Epithelial-mesenchymal transition (EMT) is a process comprises of series of events that influence a polarized epithelial cell to undergo molecular/morphological changes leading to acquisition of mesenchymal cell phenotype. This process is responsible for suppressing epithelial-phenotype and it is known to be triggered by chronic exposure to inflammatory cytokines, Gram-negative bacteria, hypoxia, smoking, and hyperglycemia.
Both periodontitis and EMT share common risk factors/promoters; however, the role of EMT in the pathogenesis of periodontitis is not fully elucidated yet. Potential induction of EMT within periodontal pockets may disrupt epithelial barrier thus facilitating invasion of pathogenic periodontal pathogens to deeper tissues resulting in further tissue breakdown and non-resolving periodontal lesion.

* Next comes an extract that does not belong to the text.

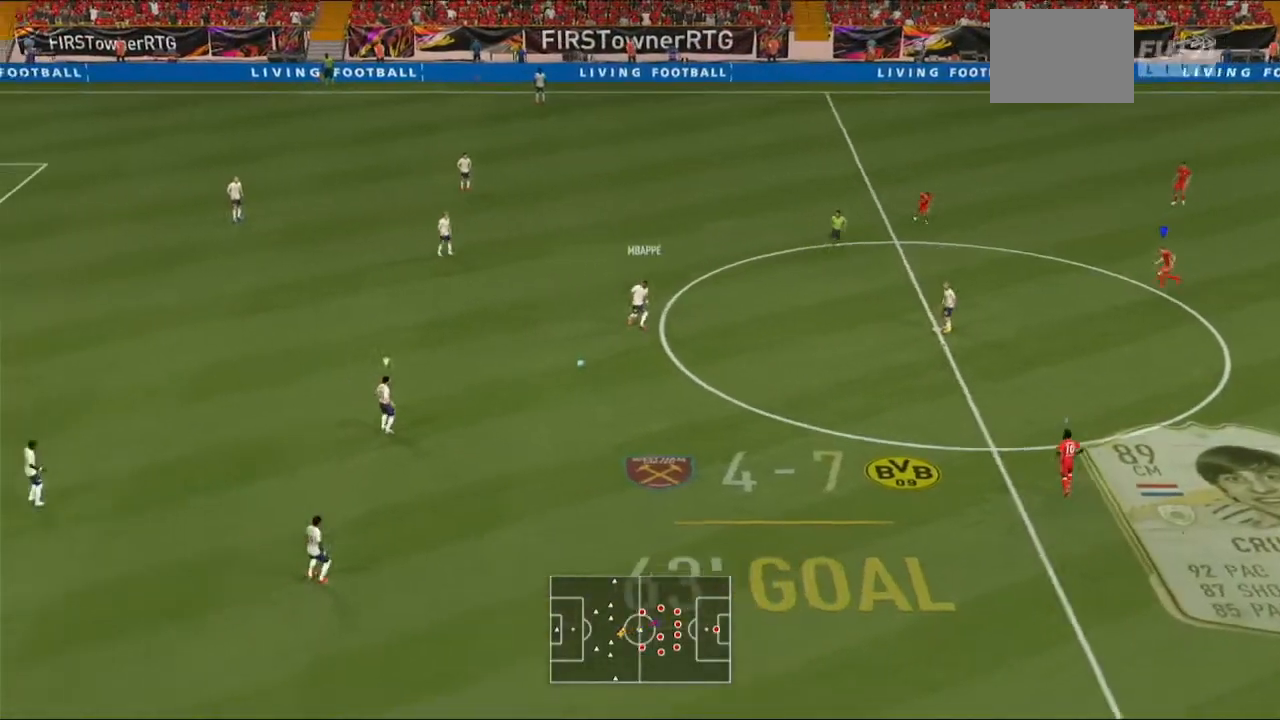
{"buttons": ["A", "R2"], "left_stick": "left", "right_stick": "center", "events": []}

Periodontitis is a highly prevalent inflammatory disease affecting the attachment apparatus of the teeth, leading to progressive destruction of periodontal ligament and resorption of alveolar bone which if not treated, at early stages, it will lead to tooth loss. It is characterised by presence of a wide diversity of pathogenic bacteria, specifically Gram-negative anaerobes, that possess range of virulence factors responsible for triggering intense inflammatory response. Although this response is protective in nature; however, it leads to undesirable collateral damage to the surrounding tissues that is further aggravated by the aberrant immune response of the host.

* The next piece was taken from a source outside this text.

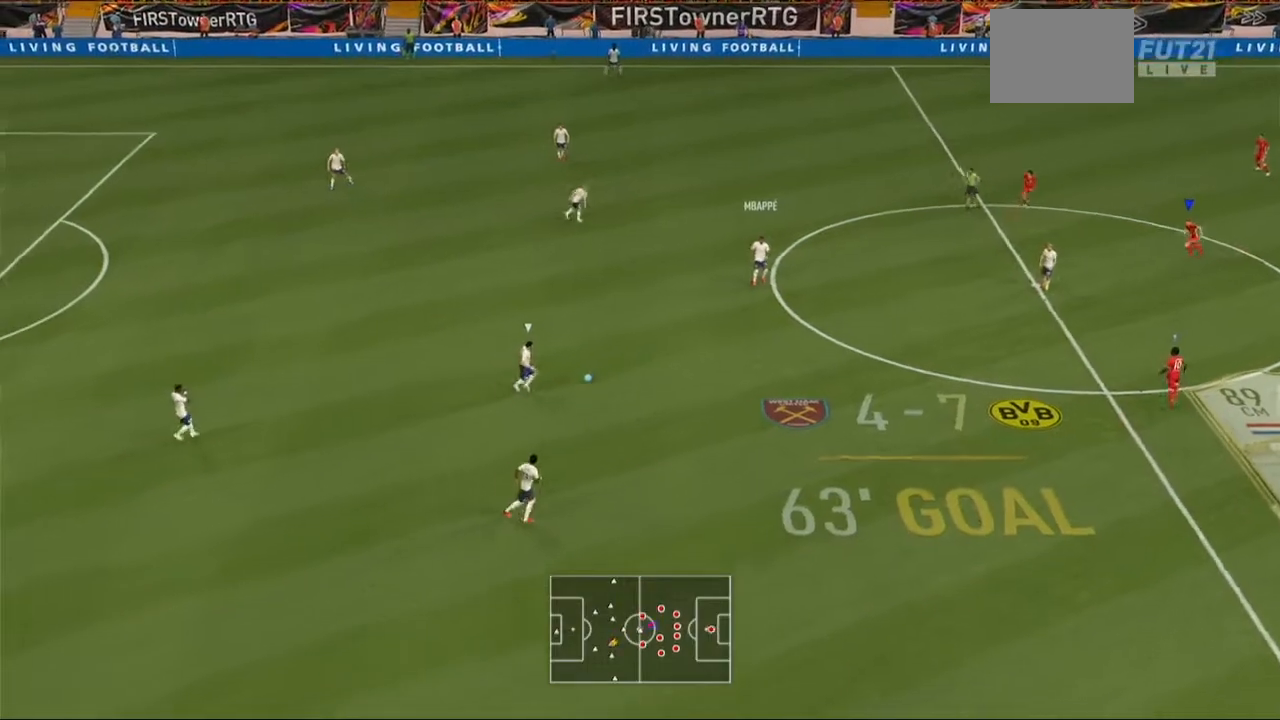
{"buttons": ["A", "R2"], "left_stick": "left", "right_stick": "center", "events": []}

Epithelial-mesenchymal transition (EMT) is a process comprises of series of events that influence a polarized epithelial cell to undergo molecular/morphological changes leading to acquisition of mesenchymal cell phenotype. EMT is modulated by range of regulatory pathways; mainly, downstream of TGF-β signaling activity which is evident in many developmental and pathological situations in which EMT is reported, including embryogenesis, inflammation and tumor metastasis. The hallmark of TGFβ signaling is up-regulation of Snail, an E-cadherin repressor. Overexpression of Snail has been found in various fibrotic diseases, including liver fibrosis and renal fibrosis.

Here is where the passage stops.